> TASK DIRECTIONS
Please restate the records that follow exactly, skipping their images.

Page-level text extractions
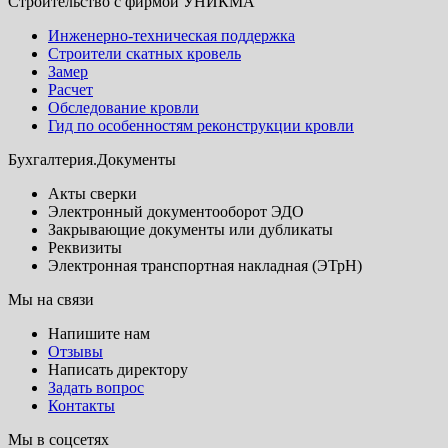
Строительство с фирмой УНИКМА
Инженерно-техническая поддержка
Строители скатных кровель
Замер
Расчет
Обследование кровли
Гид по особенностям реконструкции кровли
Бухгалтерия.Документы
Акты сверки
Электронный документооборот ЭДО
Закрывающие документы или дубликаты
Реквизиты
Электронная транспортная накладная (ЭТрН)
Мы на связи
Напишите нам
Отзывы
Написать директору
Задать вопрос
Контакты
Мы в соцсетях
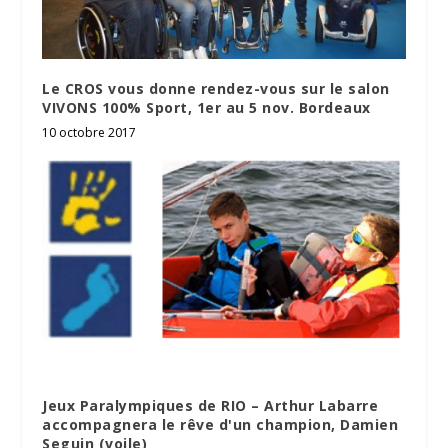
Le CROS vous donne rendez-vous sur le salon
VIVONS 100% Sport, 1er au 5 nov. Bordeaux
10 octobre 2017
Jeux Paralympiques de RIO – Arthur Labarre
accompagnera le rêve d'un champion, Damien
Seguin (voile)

> TASK SOLUTION
Строительство с фирмой УНИКМА
Инженерно-техническая поддержка
Строители скатных кровель
Замер
Расчет
Обследование кровли
Гид по особенностям реконструкции кровли
Бухгалтерия.Документы
Акты сверки
Электронный документооборот ЭДО
Закрывающие документы или дубликаты
Реквизиты
Электронная транспортная накладная (ЭТрН)
Мы на связи
Напишите нам
Отзывы
Написать директору
Задать вопрос
Контакты
Мы в соцсетях
Le CROS vous donne rendez-vous sur le salon
VIVONS 100% Sport, 1er au 5 nov. Bordeaux
10 octobre 2017
Jeux Paralympiques de RIO – Arthur Labarre
accompagnera le rêve d'un champion, Damien
Seguin (voile)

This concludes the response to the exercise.